Another study that shows discrepancies to the transcriptomic analyses shown here, found increased levels of CD39L1 (encoded by ENTPD2) at Braak stage III-IV in AD (154). Since CD39L1 modulates ATP metabolism and is particularly expressed in astrocytes (25), increased CD39L expression would reduce local ATP levels and thus dampen P2Y1-mediated astrocytic hyperactivity in CNS tissue with AD pathology, while its reduced expression, as suggested by the transcriptomic analyses, would have the opposite effect. Further studies are required to resolve these potential effects.
In agreement with the upregulation of Gja1/Connexin-43 (CX43) in astrocytes found in the transcriptomic analyses from AD mouse models and human AD brains we summarized here (Figure 4), Gja1 was detected among the astrocytic genes dysregulated in the proximity of amyloid plaques (155). CX43 contributes to ATP release (156). These effects seem to be mediated by amyloid pathology, as amyloid exposure triggers increased expression of CX43, both in vitro and in AD models (157–159). Deletion of astroglial CX43 in an AD mouse model was able to reduce astrocyte reactivity, ATP release, plaque-associated neuronal damage and improved synaptic function (160). In both, an in vitro and a mouse model of PD, astroglial CX43 was increased following exposure of rotenone, a neurotoxic substance (161, 162). Interestingly, CX43 activity is downstream of P2X7 and contributes to ATP release from astrocytes (163). Using a CX43 inhibitor, reduced α-synuclein deposits and attenuated neuroinflammation in a PD rat model were observed (164), highlighting the therapeutic potential of CX43 in several neurodegenerative diseases. CX43 and PANX1 are downregulated in an ALS mouse model (SOD1 mutant) at pre-symptomatic stage, while being upregulated at symptomatic stage (165), which again suggests that disease-dependent activation stages should be taken into account when designing therapeutic intervention.

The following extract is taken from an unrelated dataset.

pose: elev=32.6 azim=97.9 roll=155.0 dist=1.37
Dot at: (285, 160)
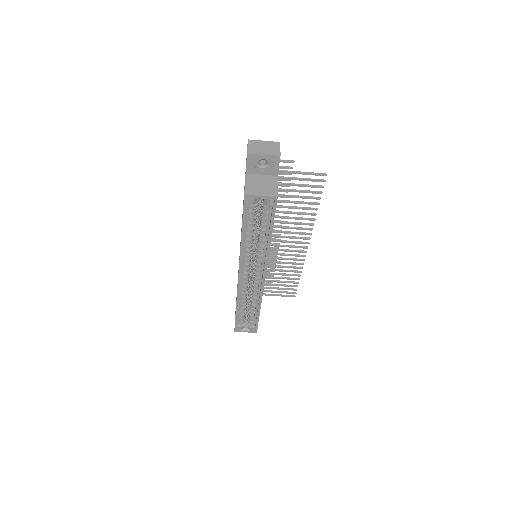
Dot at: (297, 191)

Finally, despite weak expression in astrocytes under physiological conditions, adenosine A2A receptor was shown to be increased in astrocytes in both human AD brains (166) and amyloid models (49, 166, 167), although this finding is not supported by the transcriptomic data assembled here (Figure 4). Astrocytic A2A receptor is known for its regulation of glutamate and GABA uptake (49, 50) but also its in vitro effect on astrocyte gene regulation (168). Blocking A2A-mediated signaling was sufficient to mitigate memory defects in animal models (166).
Further investigations will be needed in the future to better understand whether A2A is clearly dysregulated in astrocytes or astrocytic subpopulations and whether astrocyte-specific A2A directly impacts astrocyte function in neurodegeneration.

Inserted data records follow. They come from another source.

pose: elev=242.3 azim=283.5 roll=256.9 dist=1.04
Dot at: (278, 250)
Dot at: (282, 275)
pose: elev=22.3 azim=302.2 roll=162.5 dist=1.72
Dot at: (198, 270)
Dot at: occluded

In neurodegenerative diseases, oligodendrocytes become progressively damaged from various causes, such as neuroinflammation, direct effects from protein aggregates or oxidative stress, leading to myelin loss, disruption of energy transfer to neurons, and ultimately cell death (169). Regarding oligodendrocytes in neurodegenerative diseases, we could only find few transcriptomic data sets with significant differentially expressed purinergic genes. Of those, P2rx7 and Enpp4 genes appear to be upregulated in AD mouse models, and Adora1 downregulated (61, 68, 72) (Figure 5).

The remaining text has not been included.